The City served Scott with an offer to compromise under section 998, offering

"$7,000 in satisfaction of all claims for damages, including costs and attorney's fees."

Scott did not accept this offer.

In February 2017, a jury determined that Scott reasonably believed he was

opposing racial discrimination or harassment by engaging in two of five alleged actions:

reporting certain locker room posters and complaining about the use of a racist cartoon

during training. The jury further determined Scott had been subjected to adverse

employment actions as a result of engaging in these two actions. However, the jury

concluded that Scott's engagement in protected FEHA activity was not a substantial

motivating reason for the adverse employment actions. The trial court entered judgment

for the City.

The City filed a memorandum of costs seeking recovery of nearly $70,000. Scott

filed a motion to tax costs, contending the City was not entitled to costs because it could

not show his lawsuit was objectively without merit when brought. In a tentative opinion,

the trial court agreed with Scott that a prevailing defendant in a FEHA action was entitled

3 to costs—including postoffer costs under section 998—only upon a showing, not made

here, that plaintiff's claims were frivolous.

However, before making its tentative decision final, and at the City's request, the

trial court continued Scott's motion to tax costs pending the City's request for publication

of this court's decision in Sviridov v. City of San Diego (2017) 14 Cal.App.5th 514, 521,

which held that a court may award a prevailing defendant costs under section 998 in a

FEHA case even when the action does not objectively lack merit.

Upon Sviridov's publication, the trial court reversed its tentative decision and

entered an order granting in part and denying in part Scott's motion to tax costs.
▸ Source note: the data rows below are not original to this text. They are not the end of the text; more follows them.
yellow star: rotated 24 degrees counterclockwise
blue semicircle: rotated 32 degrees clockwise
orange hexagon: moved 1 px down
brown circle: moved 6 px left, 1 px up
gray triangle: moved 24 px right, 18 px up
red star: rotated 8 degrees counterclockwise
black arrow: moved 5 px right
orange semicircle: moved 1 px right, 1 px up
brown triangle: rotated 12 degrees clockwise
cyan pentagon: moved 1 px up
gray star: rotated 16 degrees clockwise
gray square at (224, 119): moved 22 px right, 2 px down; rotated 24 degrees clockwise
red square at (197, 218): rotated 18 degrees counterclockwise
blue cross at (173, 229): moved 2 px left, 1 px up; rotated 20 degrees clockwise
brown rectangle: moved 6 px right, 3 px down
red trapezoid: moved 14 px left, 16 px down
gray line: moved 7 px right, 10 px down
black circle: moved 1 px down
The trial

court found the City had not shown that Scott's action was objectively without foundation

when brought or that Scott continued to litigate after it clearly became so. The trial court

thus concluded the City was not entitled to costs incurred prior to serving its section 998

offer. The trial court further found Scott had not established that the City's section 998

offer was nominal, token, or made in bad faith. The trial court awarded the City a total of

$51,946.96 in costs incurred after it served its section 998 offer, comprised of $32,328.28

of ordinary, nonexpert witness, postoffer court costs; $418.68 in discretionary postoffer

costs; and $19,200 in discretionary postoffer expert witness fees.
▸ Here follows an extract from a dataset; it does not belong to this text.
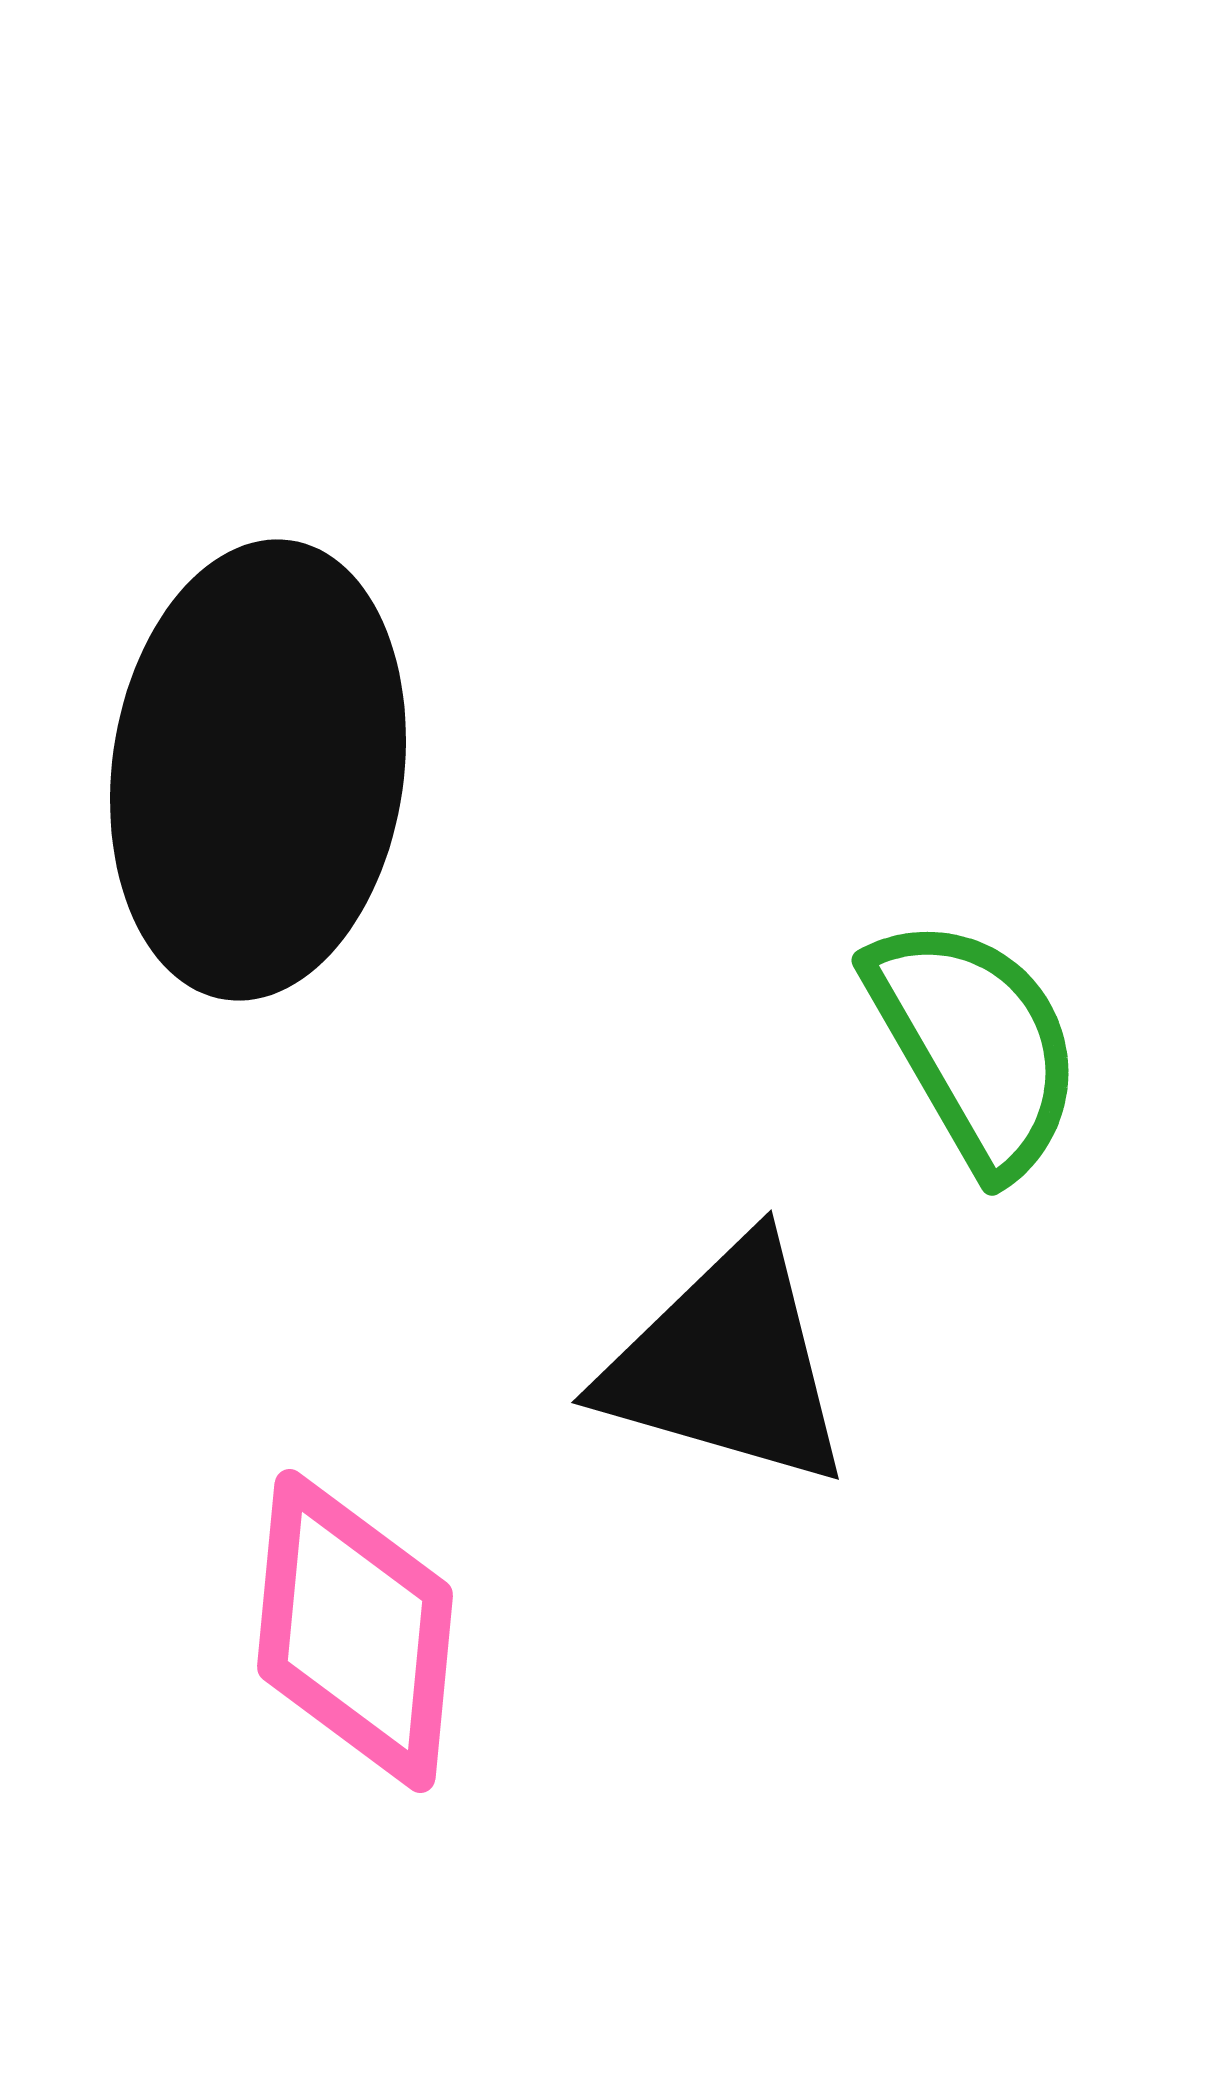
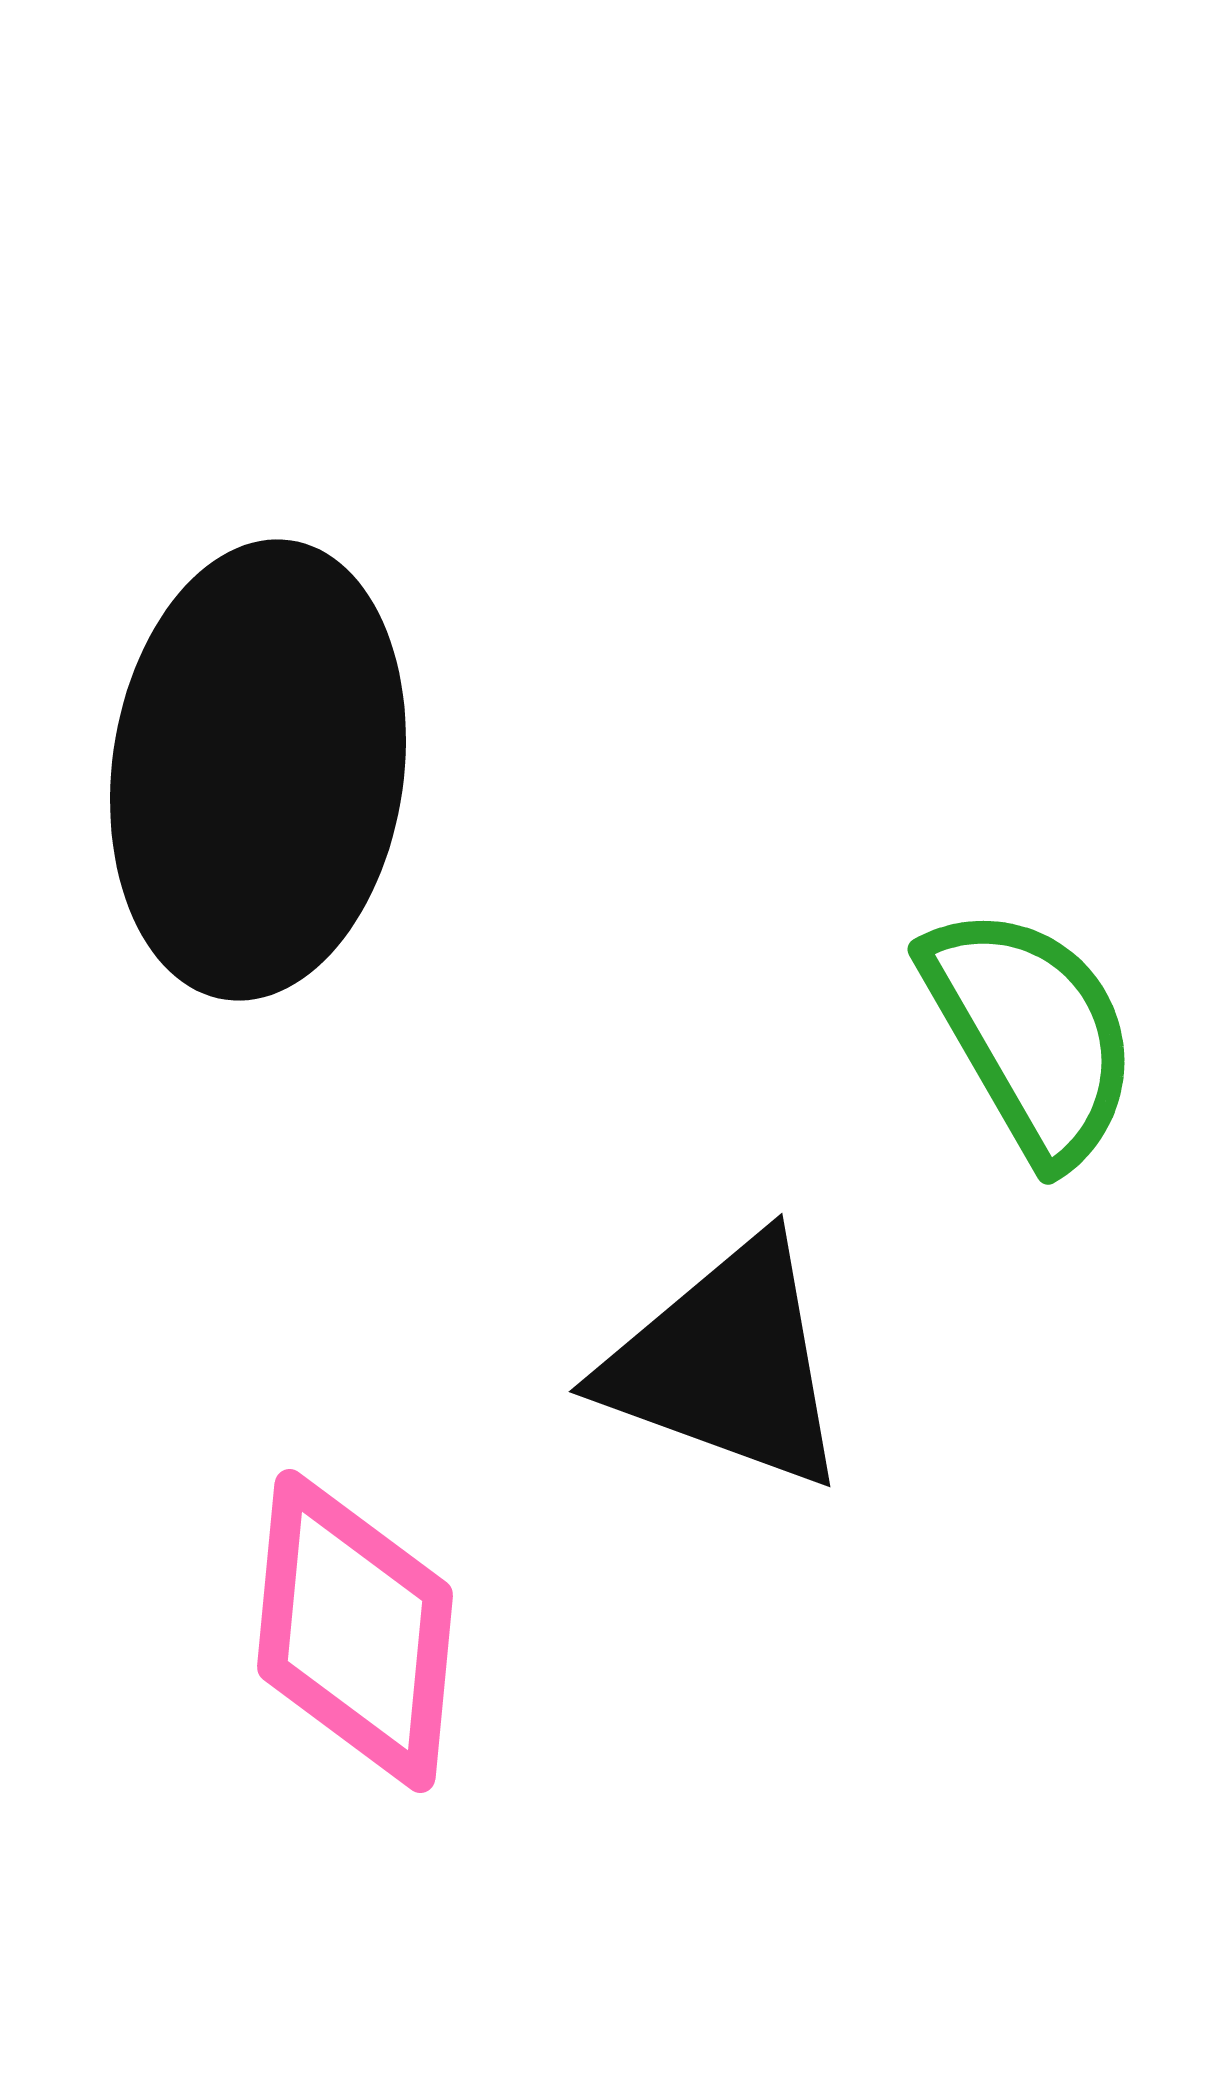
green semicircle: moved 56 px right, 11 px up
black triangle: rotated 4 degrees clockwise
Scott moved for reconsideration of the cost award based on the subsequently

published decision in Arave v. Merrill Lynch, Pierce, Fenner & Smith, Inc. (2018)

19 Cal.App.5th 525 (Arave), which disagreed with Sviridov. The trial court confirmed its

ruling allowing the City to recover postoffer costs, noting that Arave did not persuade the

court to change its ruling.

4 B. Arguments on Appeal

Scott challenges the trial court's order awarding costs to the City pursuant to

section 998. In his initial briefing on appeal, Scott argues a defendant who prevails in a

FEHA action is not entitled to costs or expert witness fees under section 998 absent a

showing that plaintiff's action was objectively groundless.2 Scott alternatively contends

the City's section 998 offer was nominal and not made in good faith, such that it should

not trigger section 998's cost allocation provisions. In response, the City maintains the

trial court properly awarded costs under section 998, subdivision (c), and its $7,000 offer

was not made in bad faith. These arguments by both parties are based on the version of

section 12965, subdivision (b), which was in effect when the trial court ruled.

As noted, the Legislature amended the FEHA cost provision to preclude an award

of fees and costs to a prevailing defendant unless the court finds the plaintiff brought or

maintained a frivolous FEHA action.3 After oral argument, we requested supplemental

briefing from the parties to address what version of Government Code section 12965

2 In support of his claim, Scott relies on the California Supreme Court's decision in Williams v. Chino Valley Independent Fire District (2015) 61 Cal.4th 97 (Williams), and contends this court's decision in Sviridov is contrary to Williams and therefore wrongly decided.